Enduring Memory
"He forgot his right to dignity. He failed to remember his right to live. He forgot all the things that make an impression in ways we can’t predict—things from petty to the profound. His memory had congealed, got ghosted into the concrete, cold and frozen."Pxfuel [Creative Commons]

Enduring Memory

Forgiving and forgetting is indeed an appreciable act, but his patient ignored and overlooked the tragedies that a normal human being can never forget.

“Patient seems to be fine now. He feels the pain and is able to recollect,” the doctor said to a senior attending nurse. “Sir, sorry to interfere. I know this patient for a long. He will soon forget the tragedy befallen him,” the nurse replied modestly. “Such a kind of colossal tragedy and his reaction, in the form of deep grief and visible pain, is a good sign of his improvement”, the doctor replied. Without getting into further conversation with the doctor, the nurse gently moved on to the other patient.

In the following days, the doctor to his surprise realized that his patient was rapidly losing his ability to remember and reminisce. Now he felt no pain. He forgot his suffering. He forgot how his young son got killed. He forgot all his troubling twinge. He failed to recollect how innocent blood-splattered and washed through the meadows, transforming them into dark barren fields of mourning.

The doctor was keen to know about this exceptional patient and during the morning round in the hospital ward, he said to the nurse, “This patient is rare of its case. He expresses his anguish and pain but forgets everything soon. His entire mental trauma just fades away. He becomes blank. He suffers from a kind of amnesia, a memory loss”. With curiosity, the doctor advised the nurse to rule out any kind of brain injury and illness in the patient that could be the probable cause of his forgetfulness. Surprisingly, the nurse informed him that all medical investigations have already been done and every kind of brain problem has been ruled out.

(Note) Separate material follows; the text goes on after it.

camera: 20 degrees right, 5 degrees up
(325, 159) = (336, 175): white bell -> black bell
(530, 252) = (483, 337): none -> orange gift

As days passed, the comprehension of this case got more complex for the doctor when he came to know that his patient was preparing to give credence to the murderers of his son. He was actually getting ready to collaborate with any of those who in one way or the other was responsible for the killing of his son.

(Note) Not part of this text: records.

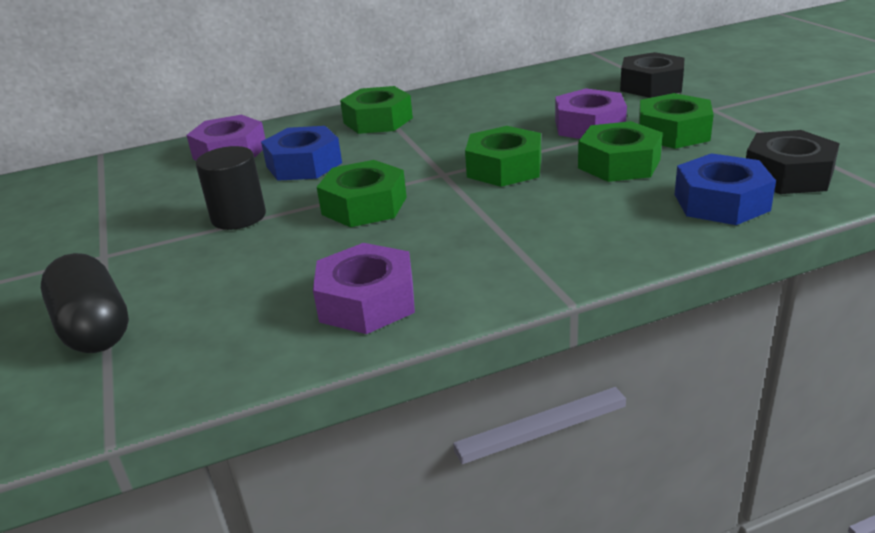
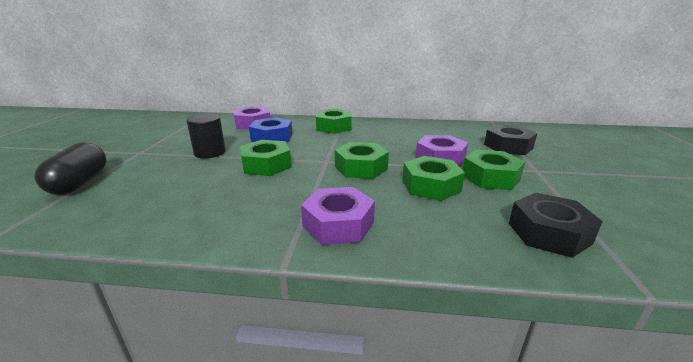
camera: 25 degrees right, 5 degrees down
(367, 302) = (188, 217): purple nut -> purple nut (338, 224)
(721, 202) = (472, 235): blue nut -> none

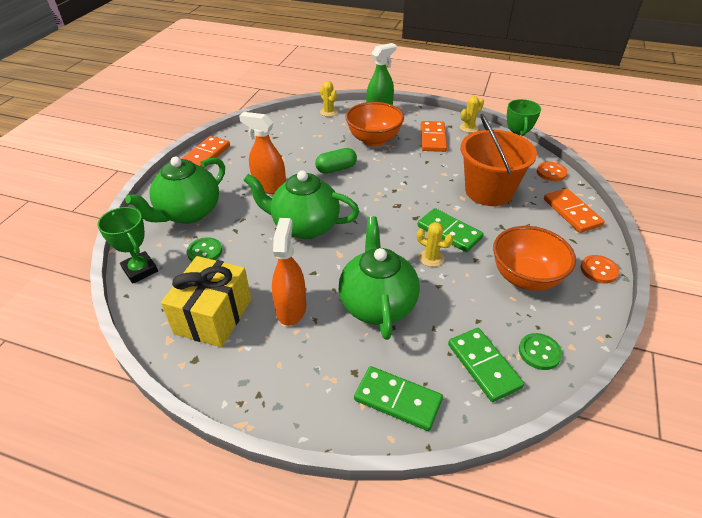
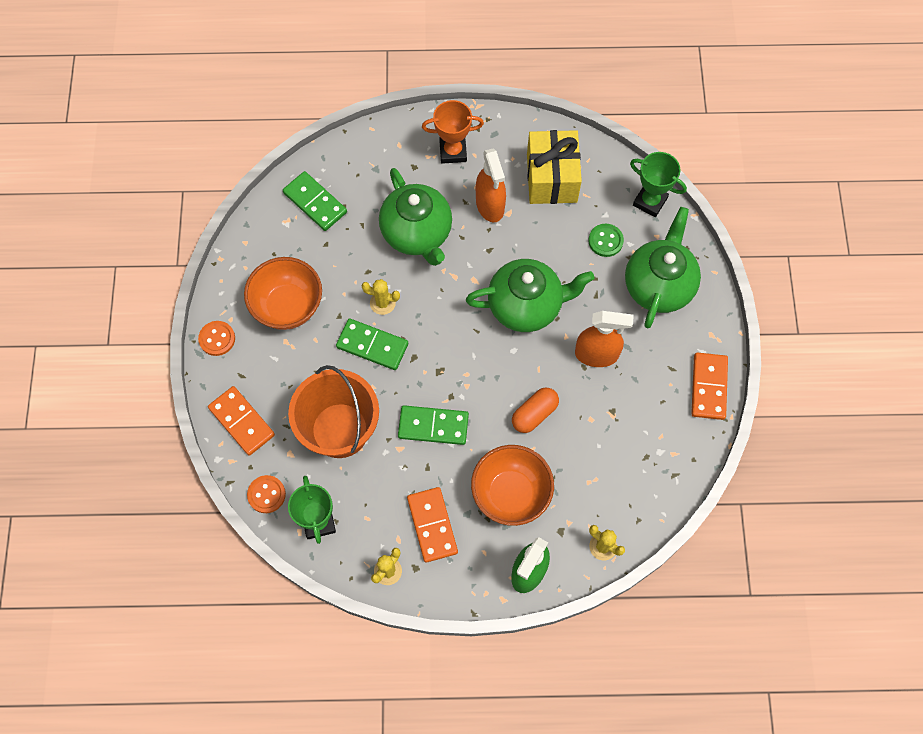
camera: 160 degrees right, 25 degrees up
(302, 375) = (453, 151): none -> orange trophy
(336, 169) = (534, 414): green capsule -> orange capsule
(397, 400) = (374, 155): green domino -> green domino (433, 426)
(539, 352) = (271, 228): green button -> none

Getting more inquisitive about the case, the doctor asked for his medical history. He was shocked to know that such kinds of incidents have already occurred in his patient’s life. His patient had faced many a hardship earlier. The patient, however, had forgotten the crime and injustice done to him, and instead strengthened the credibility of the people whom he knew were responsible for his condition. The concerned doctor found several similar incidents where his patient exhibited loss of memory about the issues that were fateful and decisive for him.

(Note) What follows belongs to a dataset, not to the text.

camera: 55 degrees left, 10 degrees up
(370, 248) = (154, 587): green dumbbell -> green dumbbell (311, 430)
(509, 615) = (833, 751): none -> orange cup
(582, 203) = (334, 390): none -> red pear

As the doctor was reclining on his chair, glancing at the case records of his patient, he suddenly heard, “Sir, sorry to disturb you”. He looked back and saw the nurse nearing him, who continued, “Any breakthrough in this case of memory loss?” Without saying anything to her, the doctor sneered and handed over the file to her.

The doctor was, in fact, perturbed. His patient had a selective memory loss. Forgiving and forgetting is indeed an appreciable act, but his patient ignored and overlooked the tragedies that a normal human being can never forget. He forgot his right to dignity. He failed to remember his right to live. He forgot all the things that make an impression in ways we can’t predict—things from petty to the profound. His memory had congealed, got ghosted into the concrete, cold and frozen.

The doctor could not make any final diagnosis for this patient but realized that medically his patient was fine and fit. However, his selective loss of memory was uniquely lethal. His amnesia to cruelties that had happened to him was like an eroding tumor that was going to ruin his coming generations. His inability to remember his sorrows was like sporadic cancer that would numb and rot him and his people.

Perhaps, repression can be a pretext for not keeping our memories alive. Fear of the unknown, unheard and unmarked can be an ‘explanation’ for erasing the memory and brushing away our genuine grievances. Moreover, the collective thinking inertia can be a reason to expunge harsh truths from our sad story and burying out its memories in oblivion.

Forgetting what happened to us, what ordeals we encountered and what we went through, we lose our sensibility and our history. Not able to store our memories, we fail to alter our behavior in light of our past experiences. Our general amnesia structures hazy corridors around us from whence no old records seem traceable. Everything gets blurred and blown away by the swirl of time, and forgetting everything repulsive gets easy….

There again is memory

at my doorstep—

jasmine crushed under

departing feet.

The moon extinguishes

its silver pain

on the window…(Agha Shahid Ali)

For an anxious doctor, who happened to be a good human being, his patient had not just lost his memory only, but his identity as well. For it is through enduring memories that we shape identity. His patient had selectively obliterated his memory, thereby adding to the distortion in the history writing of his place.